An exact retyping of all lines below is the answer; pictures do not belong in it.
◆ ◆ ◆
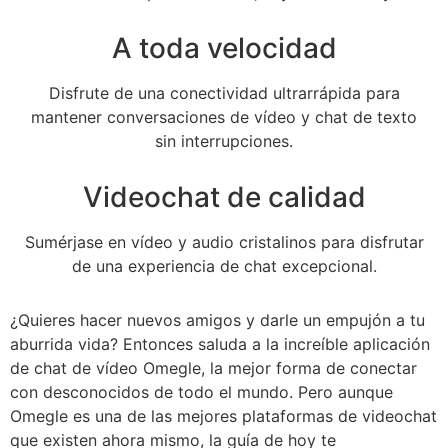
A toda velocidad
Disfrute de una conectividad ultrarrápida para
mantener conversaciones de vídeo y chat de texto
sin interrupciones.
Videochat de calidad
Sumérjase en vídeo y audio cristalinos para disfrutar
de una experiencia de chat excepcional.
¿Quieres hacer nuevos amigos y darle un empujón a tu
aburrida vida? Entonces saluda a la increíble aplicación
de chat de vídeo Omegle, la mejor forma de conectar
con desconocidos de todo el mundo. Pero aunque
Omegle es una de las mejores plataformas de videochat
que existen ahora mismo, la guía de hoy te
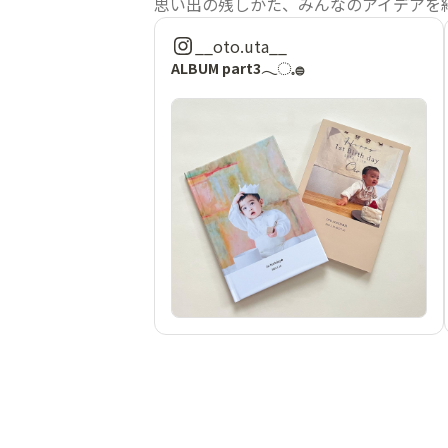
思い出の残しかた、みんなのアイデアを
__oto.uta__
ALBUM part3𓂃◌𓈒𓐍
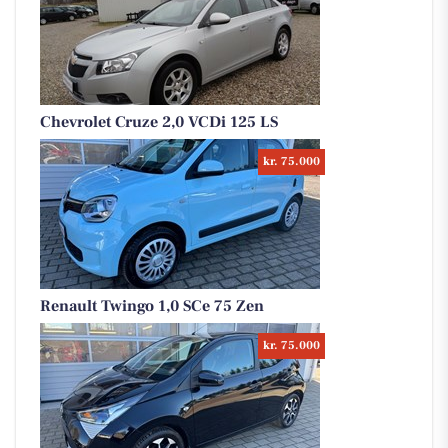
Chevrolet Cruze 2,0 VCDi 125 LS
kr. 75.000
Renault Twingo 1,0 SCe 75 Zen
kr. 75.000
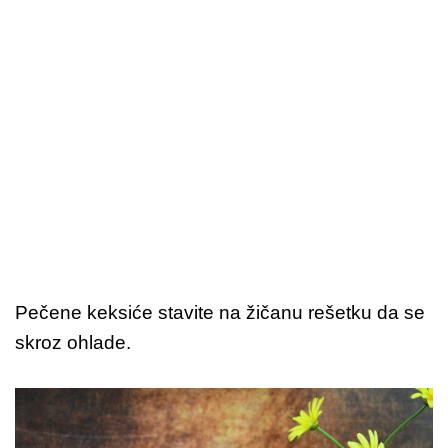
Pečene keksiće stavite na žičanu rešetku da se
skroz ohlade.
◆ ◆ ◆
» YOUR SOLUTION:
A toda velocidad
Disfrute de una conectividad ultrarrápida para
mantener conversaciones de vídeo y chat de texto
sin interrupciones.
Videochat de calidad
Sumérjase en vídeo y audio cristalinos para disfrutar
de una experiencia de chat excepcional.
¿Quieres hacer nuevos amigos y darle un empujón a tu
aburrida vida? Entonces saluda a la increíble aplicación
de chat de vídeo Omegle, la mejor forma de conectar
con desconocidos de todo el mundo. Pero aunque
Omegle es una de las mejores plataformas de videochat
que existen ahora mismo, la guía de hoy te
思い出の残しかた、みんなのアイデアを
__oto.uta__
ALBUM part3𓂃◌𓈒𓐍
Chevrolet Cruze 2,0 VCDi 125 LS
kr. 75.000
Renault Twingo 1,0 SCe 75 Zen
kr. 75.000
Pečene keksiće stavite na žičanu rešetku da se
skroz ohlade.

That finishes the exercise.